Sunday, September 30, 2012

On Low Hanging Fruit

Pardon me while I go on a little rant here (I say this as if this whole blog isn't just the rantings of a cranky person).

The other day, one of my coworkers liked some article on Facebook that basically was some senior talking about how they were offended that the youth of today don't think they "lived green" back in the day, so they proceeded to list off all the ways in which they were superior to youth of today because those silly youth of today use cell phones and TVs and stuff when they didn't have those things and that makes them better people, and so on and so on. Typical old-person rant, to me. But that's not really what got me thinking.

I happened to see a few of the comments to this article, and most were the typical "Yeah you go girl!" kind of thing. Then there was this one about how "And don't forget how our boys won us freedom back in WWII!!"

And it made me cringe. Then not a day or so later, I heard a big jerk in my office talking to someone and he made some comment about how "You would think the French would respect us more considering we bailed them out back in WWII."

I'm sorry, I am a patriot as much as anyone, but our collective reverie over World War II just has to stop.

Look, I'm not saying that I don't appreciate what the men and women who fought in WWII accomplished. They helped put an end to one of the greatest evils ever known to humanity. That's a big deal.

But some people sure can't get past it. Really, you're still expecting the French to, what, bow down to us because we reluctantly jumped into a war 70 years ago? Well, where's the cutoff for owing thanks, because I'm pretty sure they helped us at some point in the whole "revolting against Britain" thing. And what, were the guys who fought in all the subsequent wars/conflicts/situations not protecting our freedom the same way that they did in WWII?

That's why the Second World War has become the low hanging fruit of wars. It's the easiest conflict to point back to and say "Yes. That was good. That was well worth fighting for." The terms of that war are easy for people to understand. We won, and spurned on the biggest economic growth spurt in possibly all of history. And if we had lost, the world would have been overrun by an evil bent on world domination. See, clean cut, line in the sand, easy to understand. Good/bad.

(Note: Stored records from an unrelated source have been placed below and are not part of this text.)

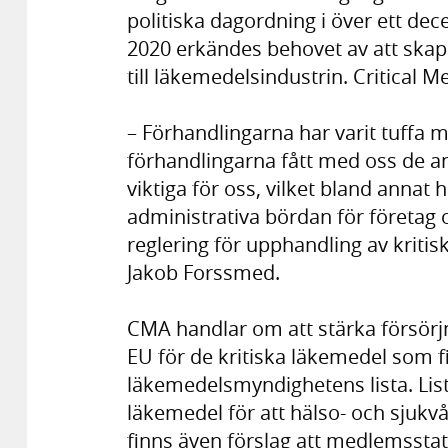
politiska dagordning i över ett de
2020 erkändes behovet av att skap
till läkemedelsindustrin. Critical M
– Förhandlingarna har varit tuffa m
förhandlingarna fått med oss de a
viktiga för oss, vilket bland annat
administrativa bördan för företag o
reglering för upphandling av kritis
Jakob Forssmed.
CMA handlar om att stärka försörj
EU för de kritiska läkemedel som 
läkemedelsmyndighetens lista. Lis
läkemedel för att hälso- och sjuk
finns även förslag att medlemssta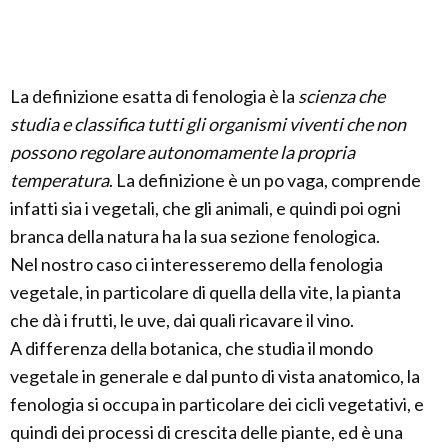
La definizione esatta di fenologia è la
scienza che
studia e classifica tutti gli organismi viventi che non
possono regolare autonomamente la propria
temperatura
. La definizione è un po vaga, comprende
infatti sia i vegetali, che gli animali, e quindi poi ogni
branca della natura ha la sua sezione fenologica.
Nel nostro caso ci interesseremo della fenologia
vegetale, in particolare di quella della vite, la pianta
che dà i frutti, le uve, dai quali ricavare il vino.
A differenza della botanica, che studia il mondo
vegetale in generale e dal punto di vista anatomico, la
fenologia si occupa in particolare dei cicli vegetativi, e
quindi dei processi di crescita delle piante, ed è una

It was the last war that America was engaged in that was so easy to define. People barely remember Korea, much less understand what it was about. Vietnam still remains controversial. Then you have all those other smaller-scaled actions like Bosnia, or the ongoing craziness in the Middle East. Those conflicts necessarily carry complex political implications, meaning that if you salute the soldier who volunteered for Vietnam, you also have to sorta kinda make the case for all those youths at that time who burned their draft cards and skipped town, because in the long run that war got messy, had a bad end, and its goals became a confused splatter of paint on a map. So people just kinda skip that one. And many others after it.

Another thing. My guess* is that this reverie is a uniquely American perspective on World War II. Much like every other conflict, Americans typically don't have to fight on their home soil. We don't know what it means to have our capital city bombed night in and night out by a country that's closer to them than the distance from California to Maine.** But WWII left permanent psychological and physical scars on the other countries involved that we just can't comprehend. Britain basically saw its entire empire it had spent accumulating for hundreds of years evaporate within ten years. Germany spent years getting back to where it was, and even today they still have laws on the books preventing people from praising Hitler. Japan was so devastated that they developed Godzilla to try and cope with it. And so on and so on.

*Because I haven't talked this over with many non-Americans. Hell, I haven't talked it over with any Americans, either.

**Again, just a guess. I'm too lazy to research that fact but it seems reasonable.